> _Task input_
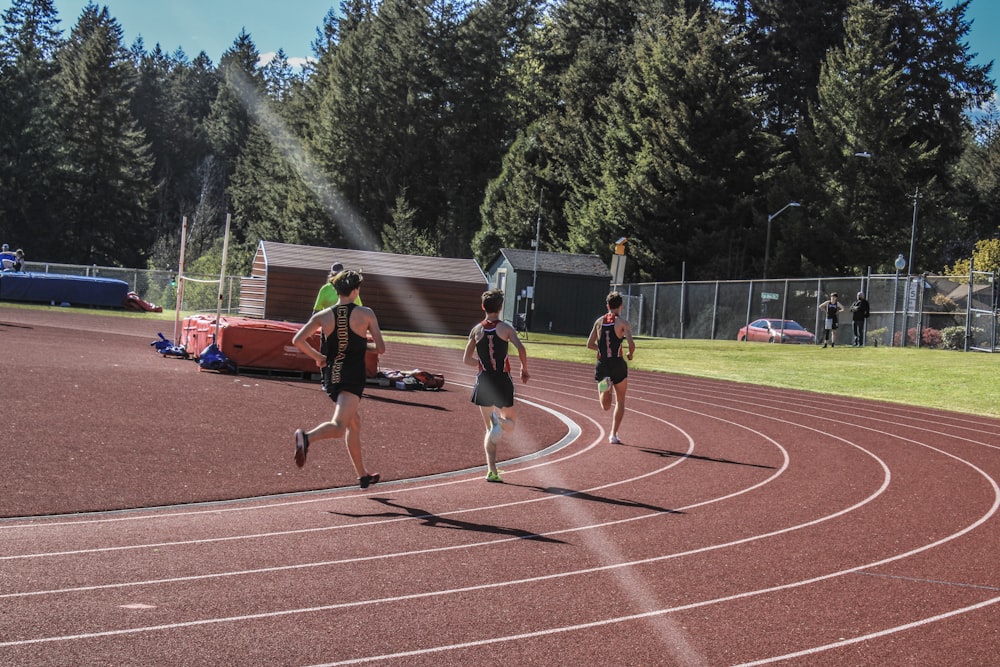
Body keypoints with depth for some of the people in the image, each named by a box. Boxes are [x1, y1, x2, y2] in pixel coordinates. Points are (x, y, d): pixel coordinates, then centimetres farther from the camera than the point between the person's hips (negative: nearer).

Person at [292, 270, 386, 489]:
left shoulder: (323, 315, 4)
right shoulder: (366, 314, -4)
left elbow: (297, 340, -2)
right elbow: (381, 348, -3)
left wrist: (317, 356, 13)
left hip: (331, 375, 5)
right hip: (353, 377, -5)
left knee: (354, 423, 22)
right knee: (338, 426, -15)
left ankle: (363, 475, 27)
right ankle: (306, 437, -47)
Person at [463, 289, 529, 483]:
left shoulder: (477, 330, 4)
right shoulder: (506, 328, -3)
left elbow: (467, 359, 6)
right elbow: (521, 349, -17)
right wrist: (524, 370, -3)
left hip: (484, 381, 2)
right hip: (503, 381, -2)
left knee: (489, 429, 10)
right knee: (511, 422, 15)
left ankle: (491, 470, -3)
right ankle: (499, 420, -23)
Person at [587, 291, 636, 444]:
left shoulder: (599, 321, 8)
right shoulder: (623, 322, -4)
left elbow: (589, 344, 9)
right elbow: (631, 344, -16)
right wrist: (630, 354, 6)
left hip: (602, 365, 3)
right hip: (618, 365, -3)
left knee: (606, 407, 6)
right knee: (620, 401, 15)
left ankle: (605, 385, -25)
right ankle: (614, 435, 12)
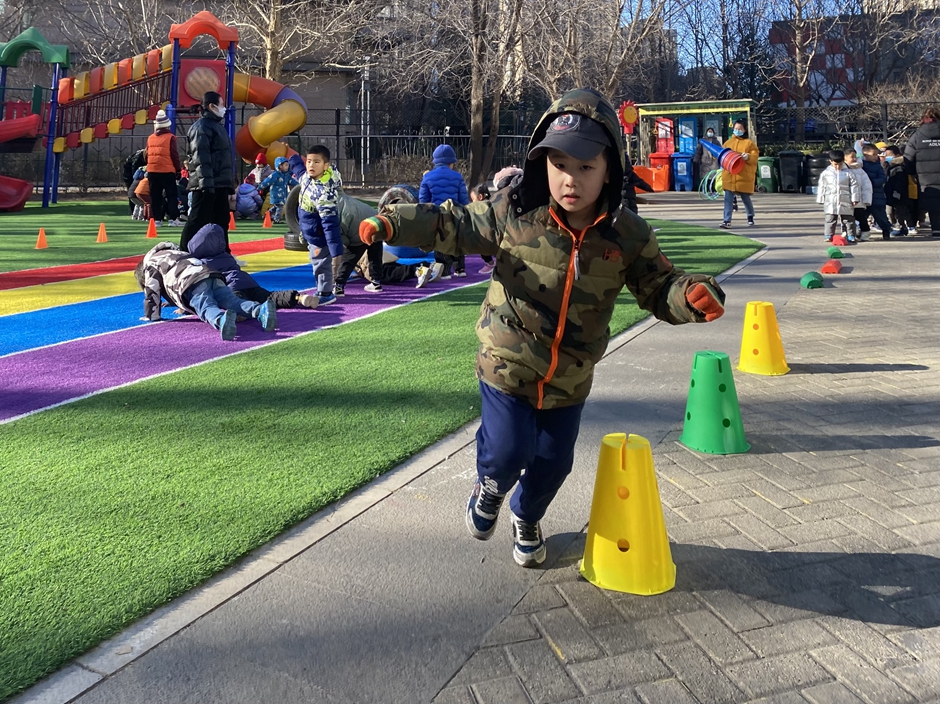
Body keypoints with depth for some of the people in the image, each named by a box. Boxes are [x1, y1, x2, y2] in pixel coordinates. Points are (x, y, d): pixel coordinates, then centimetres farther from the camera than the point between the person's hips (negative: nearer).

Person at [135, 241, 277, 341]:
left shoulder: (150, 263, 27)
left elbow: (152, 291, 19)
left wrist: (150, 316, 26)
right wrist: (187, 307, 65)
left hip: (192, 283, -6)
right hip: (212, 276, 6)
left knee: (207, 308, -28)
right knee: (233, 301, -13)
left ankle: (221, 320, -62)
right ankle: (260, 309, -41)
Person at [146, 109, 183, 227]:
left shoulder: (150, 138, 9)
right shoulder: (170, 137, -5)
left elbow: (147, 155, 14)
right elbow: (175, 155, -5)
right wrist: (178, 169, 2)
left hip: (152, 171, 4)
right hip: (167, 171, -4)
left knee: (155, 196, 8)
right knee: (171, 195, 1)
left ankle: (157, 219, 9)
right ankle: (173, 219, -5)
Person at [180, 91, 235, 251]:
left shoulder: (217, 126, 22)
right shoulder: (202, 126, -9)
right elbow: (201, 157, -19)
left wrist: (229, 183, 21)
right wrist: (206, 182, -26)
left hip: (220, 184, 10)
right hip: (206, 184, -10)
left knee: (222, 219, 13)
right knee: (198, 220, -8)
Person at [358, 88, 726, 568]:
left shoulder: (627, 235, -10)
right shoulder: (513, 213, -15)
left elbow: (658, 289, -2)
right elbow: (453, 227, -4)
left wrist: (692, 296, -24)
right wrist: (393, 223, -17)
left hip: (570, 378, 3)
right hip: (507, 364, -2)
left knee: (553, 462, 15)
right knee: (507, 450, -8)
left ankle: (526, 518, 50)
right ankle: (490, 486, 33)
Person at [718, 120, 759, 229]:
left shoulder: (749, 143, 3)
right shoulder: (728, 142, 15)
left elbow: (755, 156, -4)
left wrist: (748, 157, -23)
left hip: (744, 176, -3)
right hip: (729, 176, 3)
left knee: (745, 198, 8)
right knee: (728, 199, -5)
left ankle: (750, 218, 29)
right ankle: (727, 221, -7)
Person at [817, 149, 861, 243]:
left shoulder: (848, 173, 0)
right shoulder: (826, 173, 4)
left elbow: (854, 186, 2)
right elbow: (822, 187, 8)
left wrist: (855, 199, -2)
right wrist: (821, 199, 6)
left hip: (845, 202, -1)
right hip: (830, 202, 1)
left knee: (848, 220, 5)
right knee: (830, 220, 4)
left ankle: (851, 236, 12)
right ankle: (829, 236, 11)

> _About this task_
Reproduce exactly, with no pictures, the lines above from the one holding "left ankle: (605, 385, -25)" to the one holding "right hip: (212, 276, 6)", inclusive.

> _Worked solution_
left ankle: (605, 385, -25)
right ankle: (614, 435, 12)
Body keypoints with depth for some of the people in the image, each named by a box. Boxes are [x1, y1, x2, y2] in pixel coordinates. Points are (x, y, d): pixel coordinates, then centimetres farther from the camera than the point between the person's hips (negative: nearer).

Person at [135, 241, 277, 341]:
left shoulder: (150, 263, 27)
left elbow: (152, 291, 19)
left wrist: (150, 316, 26)
right wrist: (187, 307, 65)
left hip: (192, 283, -6)
right hip: (212, 276, 6)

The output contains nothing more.